Готовясь к акции, Мамай решал исключительно технические вопросы, выпустив из-под надзора своих соратников. Он намеренно не вмешивался в их деятельность, полагая, что без него они наломают дров гораздо больше, чем под его присмотром. А чем больше они наломают дров, чем сильнее разозлится публика, тем, стало быть, легче будет поднять ее на бунт. Чекист спровоцировал революционную ситуацию, когда чем хуже — тем лучше, а теперь ему лишь оставалось узнать, насколько все подготовлено плохо, чтобы хорошо закончиться.
В половине пятого над входом в "Литейщик" зажглись разноцветные лампочки, что случалось только по праздникам. В ожидании зрелищ зрители кушали пирожные и фланировали между залом и буфетом. Райкомовцы сидели в комнате киномеханика, сдержанно переговаривались и важно рассматривали кинопроекторы. Каждый внутренне готовил речь о проделанной работе.
За пять минут до начала конкурса явился председатель. Он был весел и возбужден. На его обычно бесстрастном лице читалось волнение. Чекист персонально пожал присутствующим руки, передал пламенный привет от товарища Степана и предложил подвести итоги.
— Ну-с, Христофор Ильич, — сказал Потап, с теплотойпосмотрев на Харчикова, — чем похвастаетесь?
Пряча глаза, Христофор Ильич подал ему корону.
— Из сковородки делали? — догадался председатель, изучая изделие. — Да-а, хороша. Все гениальное просто. Это ж какую для такого убора надо голову! Что ж, свое мнение относительно этого шедевра я выражу после. А сейчас от ювелирных украшений перейдем к мехам. Где шуба?
— Шуба? В наличии-м. — С этими словами Брэйтэр выволок из-под лавки огромный куль, вытряхнул его содержимое на стол и важно сел на место.

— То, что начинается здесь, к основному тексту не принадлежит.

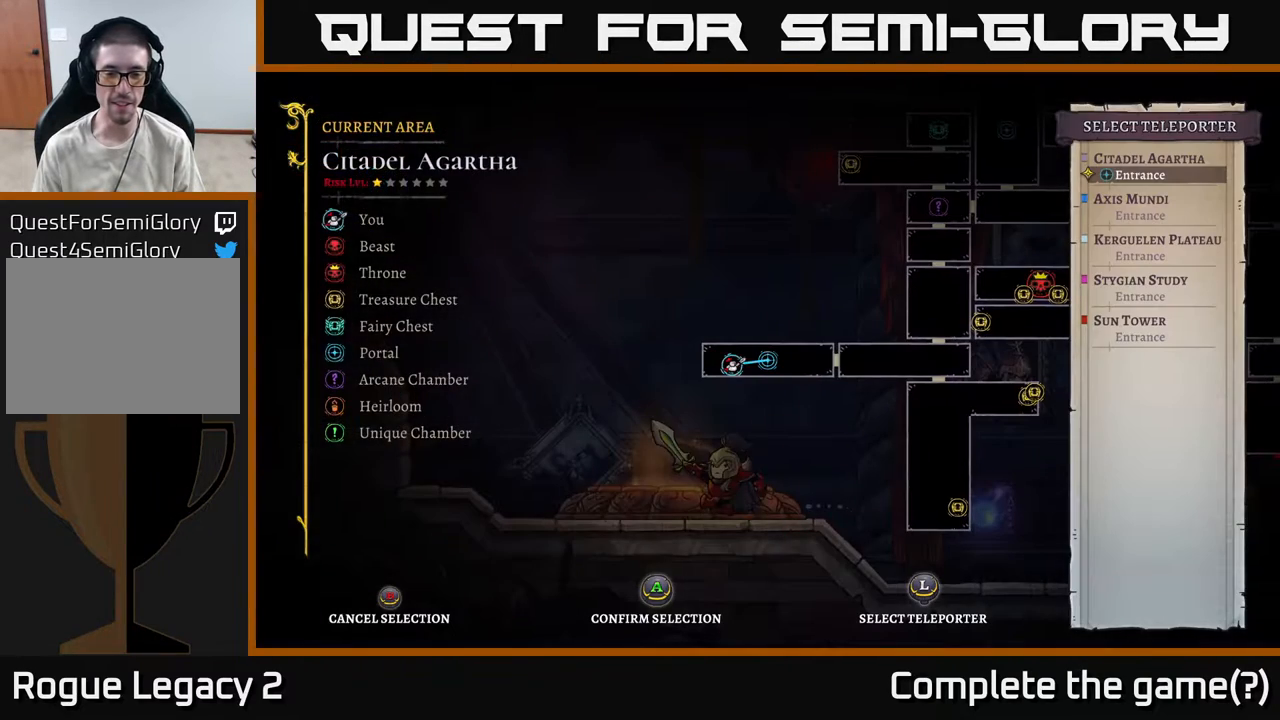
{"buttons": [], "left_stick": "center", "right_stick": "center", "events": []}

— Это что? — ткнул Потап пальцем в груду шерсти.
— Шуба-м.
— Где шуба? Это шуба? Зачем вы ее завернули в какую-то гадость! Она же протухнет! Разверните. Покажите.
— Это шуба и есть-м, — упорствовал магнат, выражая неудовольствие. — Можете пощупать — натуральная.
Председатель брезгливо взял ее двумя пальцами.
— Не развалится? А почему от нее такой… запах?
— Свежая еще-м.
— Как это — свежая? Это шуба или рыба?.. У нее такой вид, будто ее два дня собаки рвали. Из чего она сделана?
— Я не знаю-м. Это вот Мирон Мироныч знать должен, — насупился Брэйтэр, переведя гнев председателя на пропагандиста.
Мамай взглянул на притихшего Коняку и сухо спросил:
— Кто в этом принимал участие?
— Участие? — переспросил баптист.
— Да, участие. Назовите поименно.
— Поименно? Значит, так… Участие приняли: Полкан… Жучка… и потом… остальных я не знаю, остальные бездомные попались.
— Вы про кого говорите?
— Про участников. Из которых шубу пошили.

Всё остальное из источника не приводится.